Nabokov took many road trips over his lifetime and drove thousands of miles across the United States, but his first cross-country adventure was in the summer of 1941. The writer donated many of the butterflies and moths collected on that trip to the Museum. Suzanne Rab Green geo-referenced and curated Nabokov’s 1941 collection, re-tracing his three-week cross-country road trip, providing a vivid record of a formative period for the great novelist.
Gettysburg, Pennsylvania: Vladimir Nabokov's first cross-country trip of the U.S. began on May 26, 1941.
Driven by a student, the Nabokov family left New York City and would travel more than 3,000 miles in about three weeks.

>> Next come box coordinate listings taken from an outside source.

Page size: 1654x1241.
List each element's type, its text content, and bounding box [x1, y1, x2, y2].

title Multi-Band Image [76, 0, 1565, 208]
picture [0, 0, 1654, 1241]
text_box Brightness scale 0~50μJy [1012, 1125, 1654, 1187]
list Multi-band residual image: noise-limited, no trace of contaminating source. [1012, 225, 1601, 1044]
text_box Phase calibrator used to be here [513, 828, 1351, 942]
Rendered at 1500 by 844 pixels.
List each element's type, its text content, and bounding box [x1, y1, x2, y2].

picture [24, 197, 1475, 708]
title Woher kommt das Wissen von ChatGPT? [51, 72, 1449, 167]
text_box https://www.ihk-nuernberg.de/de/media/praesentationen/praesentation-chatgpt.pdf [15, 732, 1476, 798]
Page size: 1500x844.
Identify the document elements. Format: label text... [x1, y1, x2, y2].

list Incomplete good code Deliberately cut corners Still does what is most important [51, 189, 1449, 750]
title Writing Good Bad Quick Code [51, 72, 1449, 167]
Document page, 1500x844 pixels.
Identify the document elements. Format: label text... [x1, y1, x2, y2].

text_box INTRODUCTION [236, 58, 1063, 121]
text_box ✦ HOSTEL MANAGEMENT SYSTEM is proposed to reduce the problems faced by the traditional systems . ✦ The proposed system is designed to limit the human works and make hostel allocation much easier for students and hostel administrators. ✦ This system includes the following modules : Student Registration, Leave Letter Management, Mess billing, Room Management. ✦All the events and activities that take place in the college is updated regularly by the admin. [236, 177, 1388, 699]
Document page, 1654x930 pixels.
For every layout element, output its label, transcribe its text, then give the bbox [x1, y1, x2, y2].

Their first night's stop was at the Lee-Meade Inn in Pennsylvania.
Credit: Boston Public Library
Nabokov collected these specimens in Gettysburg on May 27, 1941.
Jackson, Tennessee: Nabokov wrote to his mentor William Comstock at the Museum that most of his collecting "was done along the (more or less 'super') highways."
The motor courts he frequented along the way were often Nabokov's collecting grounds.
Credit: Boston Public Library
Dallas, Texas: Nabokov stored specimens in glassine envelopes, labeling each one carefully with location and date.
Entomologists often record the month of collection using roman numerals.
Butterfly specimens collected by Nabokov on June 3, 1941.
The night before, the Nabokov party had stopped at the Grande Tourist Lodge.
Credit: University of Texas Libraries
Grand Canyon National Park, Arizona: In the midst of his fast-paced road trip, Nabokov stayed for three days at the Grand Canyon.
Credit: Boston Public Library
There, despite stormy weather, he collected what he believed to be a new species, which he dubbed Neonympha dorothea in honor of their cross-country driver, Dorothy Leuthold. It's since been recognized as a subspecies—Cyllopsis pertepida dorothea.
Credit: S. Rab Green/© AMNH
Yosemite National Park, California: The Nabokovs reached California in June. After several weeks at Stanford University, they visited Yosemite National Park, where the author couldn't help but gather more butterflies.
Credit: Boston Public Library
On September 11, Nabokov wrote to Comstock, saying, "I have done a good deal of collecting this season, and have had plenty of thrills and disappointments. The former consisted in meeting among their natural surroundings butterflies I had never seen before; the latter were the poor collecting grounds and bad weather."
In the same letter, he offered the specimens he had collected that summer to the Museum.